Je suis, je ne le nierai pas, subventionné, mais à titre de simple figurant, autour des tables de baccara… Vilain métier, monsieur, mais qui n’entache pas, il me semble, l’honorabilité de quiconque le pratique. Beaucoup de gens du meilleur monde ne touchent-ils pas d’importants honoraires, pour assister régulièrement aux premières des petits théâtres et des music-halls, pour paraître aux dîners ou aux réceptions de certains financiers aussi tarés que millionnaires ?

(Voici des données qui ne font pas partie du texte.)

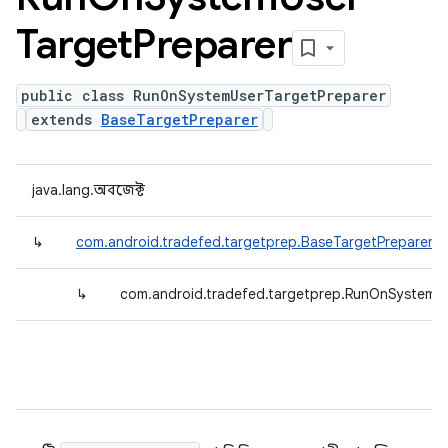
Target
Preparer
public class RunOnSystemUserTargetPreparer
extends
BaseTargetPreparer
java.lang.অবজেক্ট
↳
com.android.tradefed.targetprep.BaseTargetPreparer
↳
com.android.tradefed.targetprep.RunOnSystemU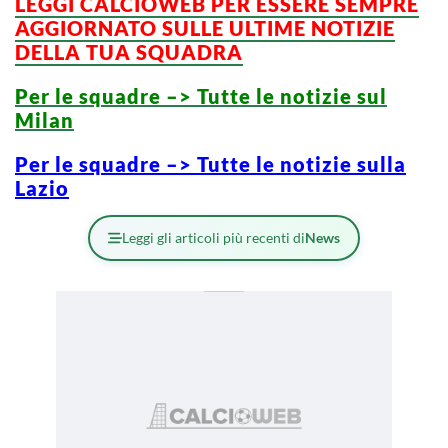
LEGGI CALCIOWEB PER ESSERE SEMPRE
AGGIORNATO SULLE ULTIME NOTIZIE
DELLA TUA SQUADRA
Per le squadre –> Tutte le notizie sul
Milan
Per le squadre –> Tutte le notizie sulla
Lazio
Leggi gli articoli più recenti di
News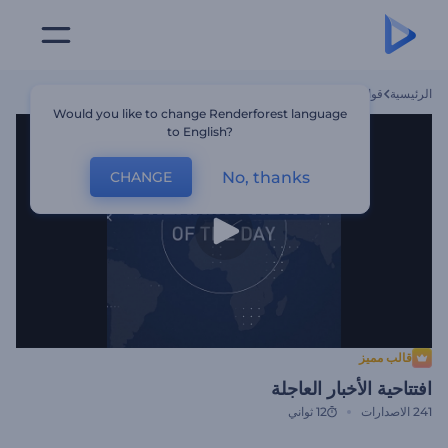
الرئيسية
قوالب
افتتاحية الأخبار العاجلة
Would you like to change Renderforest language
to English?
No, thanks
CHANGE
قالب مميز
افتتاحية الأخبار العاجلة
241
الاصدارات
12 ثواني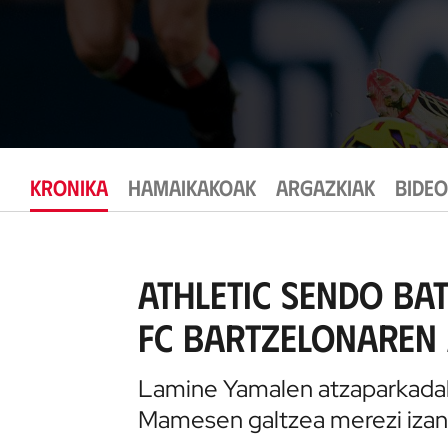
KRONIKA
HAMAIKAKOAK
ARGAZKIAK
BIDE
Athletic sendo bat
FC Bartzelonaren
Lamine Yamalen atzaparkadak
Mamesen galtzea merezi izan 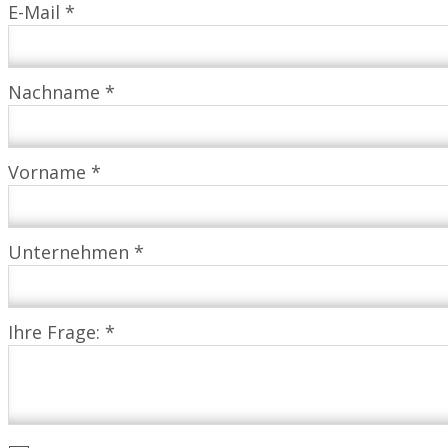
E-Mail *
Nachname *
Vorname *
Unternehmen *
Ihre Frage: *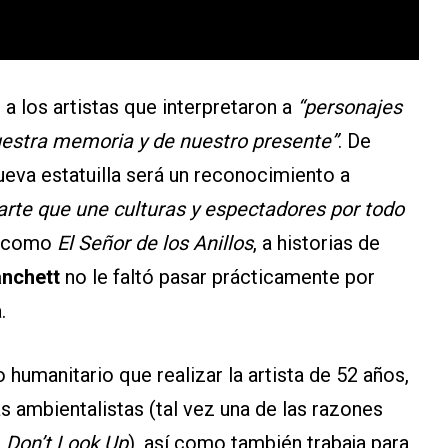
 los artistas que interpretaron a
“personajes
uestra memoria y de nuestro presente”
. De
ueva estatuilla será un reconocimiento a
arte que une culturas y espectadores por todo
ía como
El Señor de los Anillos
, a historias de
anchett
no le faltó pasar prácticamente por
.
 humanitario que realizar la artista de 52 años,
s ambientalistas (tal vez una de las razones
e
Don’t Look Up
), así como también trabaja para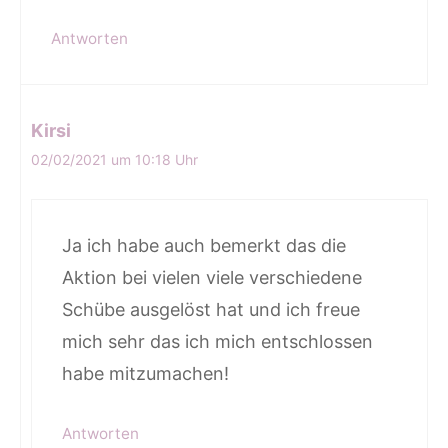
Antworten
Kirsi
02/02/2021 um 10:18 Uhr
Ja ich habe auch bemerkt das die
Aktion bei vielen viele verschiedene
Schübe ausgelöst hat und ich freue
mich sehr das ich mich entschlossen
habe mitzumachen!
Antworten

« Le prince de Sagan, un des premiers, nous a montré avec quelle maëstria on peut être à la fois un grand seigneur et un figurant rétribué des salons cosmopolites, des tripots malfamés… Oh ! certes, je ne suis ni prince, ni duc, ni même marquis. Je n’ai été, dans ma jeunesse qu’un homme du monde, de bonne naissance, de fortune modeste, mais honorable toutefois… Et ma déchéance actuelle est en quelque sorte glorieuse, car elle n’a eu pour cause qu’une aventure d’amour, où je me suis dépouillé peu à peu de tout mon bien, pour la beauté d’une femme que j’ai ramassée, on peut le dire, au coin du trottoir, et que j’ai haussée sur le piédestal triomphant du théâtre ; car elle a été pendant une saison l’étoile triomphante que Paris acclame, adore et sacre souveraine.